Publié le Mercredi 14 septembre 2022 à 12h15.

Arrête-toi !, de Makan Kebe (avec Amanda Jacquel)

Préface d’Assa Traoré, éditions Premiers Matins De Novembre, 232 pages, 15 euros.

Écrire pour expliquer et dénoncer, pour soigner, pour se défendre et construire. Le livre de Makan Kebe avec Amanda Jacquel prend place dans l’histoire des luttes contre les violences d’État comme un fil tendu entre nos résistances et nos espoirs. Makan Kebe avance sur ce fil comme le funambule dont il peint la métaphore au long de l’ouvrage.

Les effets des violences d’État décortiqués

À partir des brutalités policières subies en juin 2013 par sa mère, son frère et lui-même lors d’une opération à Villemonble (93) où il est pris pour un autre par les forces de l’ordre, il décrit d’autres violences, presque toujours invisibilisées : les profondes implications qui frappent la communauté des proches et les victimes elles-mêmes lorsqu’elles ont survécu, au moment de la catastrophe et pendant les années qui la prolongent. Hospitalisations, incarcérations, judiciarisation, médiatisation... Ce livre décrit les violences institutionnelles, symboliques et bien réelles qui continuent de marquer les corps et les psychismes au cours des longues années de lutte et sur le chemin difficile de la reconstruction collective.

Accompagné de photos des collectifs Œil et La Meute, il est la trace d’une époque dans l’histoire de ces luttes, où les survivantEs, à l’heure de la construction d’un large mouvement d’entraide face aux violences d’État, se relèvent aussi en prenant la plume et se rétablissent comme « auteurs » de leurs propres histoires. Ce sont les mots d’Assa Traoré, qui elle aussi écrit au cœur du combat et qui a préfacé le livre. Elle y rend hommage au rôle central des mères dans les quartiers populaires et dans les combats pour l’émancipation.

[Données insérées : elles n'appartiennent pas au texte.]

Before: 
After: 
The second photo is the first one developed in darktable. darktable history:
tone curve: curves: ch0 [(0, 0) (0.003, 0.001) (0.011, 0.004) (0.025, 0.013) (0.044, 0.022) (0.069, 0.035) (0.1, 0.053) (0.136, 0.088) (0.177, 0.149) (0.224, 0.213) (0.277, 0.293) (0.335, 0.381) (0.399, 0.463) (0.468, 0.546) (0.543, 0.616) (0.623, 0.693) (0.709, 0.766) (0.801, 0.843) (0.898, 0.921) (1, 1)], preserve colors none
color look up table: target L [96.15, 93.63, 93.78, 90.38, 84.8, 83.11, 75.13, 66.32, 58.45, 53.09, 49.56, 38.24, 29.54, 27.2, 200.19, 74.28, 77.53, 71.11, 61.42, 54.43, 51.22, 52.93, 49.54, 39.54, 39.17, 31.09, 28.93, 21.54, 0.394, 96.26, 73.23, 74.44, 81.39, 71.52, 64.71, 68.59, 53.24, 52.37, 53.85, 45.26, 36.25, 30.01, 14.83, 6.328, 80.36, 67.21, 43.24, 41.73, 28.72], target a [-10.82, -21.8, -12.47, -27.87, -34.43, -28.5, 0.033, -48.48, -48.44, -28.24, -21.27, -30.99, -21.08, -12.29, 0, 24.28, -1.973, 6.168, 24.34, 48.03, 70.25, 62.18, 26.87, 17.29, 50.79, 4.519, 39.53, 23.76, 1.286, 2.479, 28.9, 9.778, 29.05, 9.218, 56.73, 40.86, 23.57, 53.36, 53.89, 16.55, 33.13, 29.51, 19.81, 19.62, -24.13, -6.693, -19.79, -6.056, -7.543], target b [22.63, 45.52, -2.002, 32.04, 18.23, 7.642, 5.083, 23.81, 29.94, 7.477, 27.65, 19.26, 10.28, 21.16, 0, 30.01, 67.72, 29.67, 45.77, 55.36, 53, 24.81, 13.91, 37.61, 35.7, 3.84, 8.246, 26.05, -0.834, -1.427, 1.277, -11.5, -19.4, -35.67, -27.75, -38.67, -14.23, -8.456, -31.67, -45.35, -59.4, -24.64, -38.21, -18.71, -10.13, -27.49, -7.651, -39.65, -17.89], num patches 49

Arrête-toi ! décortique aussi la manière dont les violences d’État participent à tenter d’arrêter les parcours de vie, personnels et collectifs, ainsi que les espoirs de transformation dans les quartiers ségrégués de la France contemporaine.

Ce livre est aussi une analyse critique sur les partitions qu’engendrent les systèmes de domination dans nos chairs et nos personnalités. Il met des mots sur la manière dont les violences d’État colonisent jusqu’à l’intérieur des corps, comme l’explique Assa Traoré au sujet de Fatouma Kebe, la mère de Makan, qui a perdu un œil puis sa santé et enfin sa vie dans cette histoire. Les mots d’Amanda Jacquel et de Makan Kebe sont des boucliers et des remparts, des pansements et des abris où se régénérer et faire corps « tous autant que nous sommes », selon les mots d’Assa Traoré. Alors que les violences d’État « percutent l’intime au quotidien » comme l’écrit Makan Kebe, Arrête-toi ! participe à la reprise en main du récit par les dominéEs elles et eux-mêmes.